The Pareto(IV/III/II) Distributions

Density, distribution function, quantile function and random generation for the Pareto(IV/III/II) distributions.

dparetoIV(x, location = 0, scale = 1, inequality = 1, shape = 1,
          log = FALSE)
pparetoIV(q, location = 0, scale = 1, inequality = 1, shape = 1,
          lower.tail = TRUE, log.p = FALSE)
qparetoIV(p, location = 0, scale = 1, inequality = 1, shape = 1,
          lower.tail = TRUE, log.p = FALSE)
rparetoIV(n, location = 0, scale = 1, inequality = 1, shape = 1)
dparetoIII(x, location = 0, scale = 1, inequality = 1, log = FALSE)
pparetoIII(q, location = 0, scale = 1, inequality = 1,
           lower.tail = TRUE, log.p = FALSE)
qparetoIII(p, location = 0, scale = 1, inequality = 1,
           lower.tail = TRUE, log.p = FALSE)

- Questions -
- A) In the Pareto distribution reference, update the passage between "qparetoIV(p, location = 0, scale" and "1, shape = 1)", inclusive, so that "inequality" becomes "gamma".
- B) Translate into Spanish this sentence from the Pareto distribution reference: "Density, distribution function, quantile function and random generation for the Pareto(IV/III/II) distributions."
- C) Answer from the Pareto distribution reference:
(i) What is the default value of scale in dparetoIV?
(ii) What is the first argument of rparetoIV?
(iii) What is the default value of log in dparetoIII?
The entries that follow the Pareto distribution reference aren't needed for any of this.

- Material provided -

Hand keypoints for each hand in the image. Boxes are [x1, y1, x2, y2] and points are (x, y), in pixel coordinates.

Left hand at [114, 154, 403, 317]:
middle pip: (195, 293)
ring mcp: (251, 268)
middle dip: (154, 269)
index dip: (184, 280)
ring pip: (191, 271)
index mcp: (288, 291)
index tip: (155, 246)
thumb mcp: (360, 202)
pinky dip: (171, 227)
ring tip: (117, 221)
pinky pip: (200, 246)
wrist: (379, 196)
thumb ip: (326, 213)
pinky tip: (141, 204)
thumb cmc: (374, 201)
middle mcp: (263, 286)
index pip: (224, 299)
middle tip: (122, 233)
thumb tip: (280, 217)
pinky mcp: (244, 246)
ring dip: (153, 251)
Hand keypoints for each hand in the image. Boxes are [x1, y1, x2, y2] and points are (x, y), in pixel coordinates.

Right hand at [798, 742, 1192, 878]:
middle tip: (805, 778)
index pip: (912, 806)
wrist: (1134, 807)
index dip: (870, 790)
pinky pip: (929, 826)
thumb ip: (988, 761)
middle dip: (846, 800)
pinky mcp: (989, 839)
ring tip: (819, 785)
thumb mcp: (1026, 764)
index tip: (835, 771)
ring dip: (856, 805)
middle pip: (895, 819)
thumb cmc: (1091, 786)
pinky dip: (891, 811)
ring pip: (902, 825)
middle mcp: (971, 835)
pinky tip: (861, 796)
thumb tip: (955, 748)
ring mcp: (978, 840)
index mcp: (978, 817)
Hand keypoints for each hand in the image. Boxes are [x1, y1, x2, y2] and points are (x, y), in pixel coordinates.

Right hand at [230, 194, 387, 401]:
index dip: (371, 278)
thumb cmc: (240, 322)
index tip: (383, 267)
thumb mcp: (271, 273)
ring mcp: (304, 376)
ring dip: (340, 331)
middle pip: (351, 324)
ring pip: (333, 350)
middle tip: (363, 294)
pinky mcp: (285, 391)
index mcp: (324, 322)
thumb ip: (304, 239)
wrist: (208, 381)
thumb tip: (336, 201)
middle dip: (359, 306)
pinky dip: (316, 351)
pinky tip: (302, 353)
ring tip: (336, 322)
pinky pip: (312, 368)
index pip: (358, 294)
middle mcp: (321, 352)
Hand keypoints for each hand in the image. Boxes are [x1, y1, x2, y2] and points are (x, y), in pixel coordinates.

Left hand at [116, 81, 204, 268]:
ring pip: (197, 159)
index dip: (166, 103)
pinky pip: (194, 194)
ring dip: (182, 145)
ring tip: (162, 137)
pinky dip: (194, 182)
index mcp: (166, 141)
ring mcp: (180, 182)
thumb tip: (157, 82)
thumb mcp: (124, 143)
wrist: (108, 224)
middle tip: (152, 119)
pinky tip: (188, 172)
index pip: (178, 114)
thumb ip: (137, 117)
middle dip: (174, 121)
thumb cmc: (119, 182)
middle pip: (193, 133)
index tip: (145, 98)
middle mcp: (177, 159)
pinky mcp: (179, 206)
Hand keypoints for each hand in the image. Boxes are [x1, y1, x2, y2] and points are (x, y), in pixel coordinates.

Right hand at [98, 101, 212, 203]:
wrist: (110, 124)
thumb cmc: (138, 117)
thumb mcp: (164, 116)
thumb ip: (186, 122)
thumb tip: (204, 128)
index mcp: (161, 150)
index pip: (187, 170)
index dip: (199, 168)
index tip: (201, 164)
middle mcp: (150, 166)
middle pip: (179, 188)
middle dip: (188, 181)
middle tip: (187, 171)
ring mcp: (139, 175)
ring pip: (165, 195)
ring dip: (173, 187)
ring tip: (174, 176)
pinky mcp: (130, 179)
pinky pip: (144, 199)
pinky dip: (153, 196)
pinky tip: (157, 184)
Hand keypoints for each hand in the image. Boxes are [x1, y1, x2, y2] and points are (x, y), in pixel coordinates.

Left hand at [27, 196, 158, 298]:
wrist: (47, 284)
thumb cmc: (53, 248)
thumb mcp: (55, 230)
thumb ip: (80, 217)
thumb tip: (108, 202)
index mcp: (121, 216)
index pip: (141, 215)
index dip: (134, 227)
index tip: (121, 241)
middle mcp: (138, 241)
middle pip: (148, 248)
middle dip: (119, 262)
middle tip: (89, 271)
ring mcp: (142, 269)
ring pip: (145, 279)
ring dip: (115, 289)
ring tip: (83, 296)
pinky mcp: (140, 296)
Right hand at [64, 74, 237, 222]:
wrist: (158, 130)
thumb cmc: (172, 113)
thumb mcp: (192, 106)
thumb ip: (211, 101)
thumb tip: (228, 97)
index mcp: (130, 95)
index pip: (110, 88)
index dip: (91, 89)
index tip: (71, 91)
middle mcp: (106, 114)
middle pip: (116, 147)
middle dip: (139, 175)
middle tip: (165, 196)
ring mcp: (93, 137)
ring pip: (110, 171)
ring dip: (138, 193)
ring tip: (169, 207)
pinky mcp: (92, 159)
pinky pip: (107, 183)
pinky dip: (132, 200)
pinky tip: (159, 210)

- Solutions in order -
- A)
qparetoIV(p, location = 0, scale = 1, gamma = 1, shape = 1,
          lower.tail = TRUE, log.p = FALSE)
rparetoIV(n, location = 0, scale = 1, gamma = 1, shape = 1)

- B) Densidad, función de distribución, función cuantil y generación aleatoria para las distribuciones de Pareto(IV/III/II).

- C)
(i) 1
(ii) n
(iii) FALSE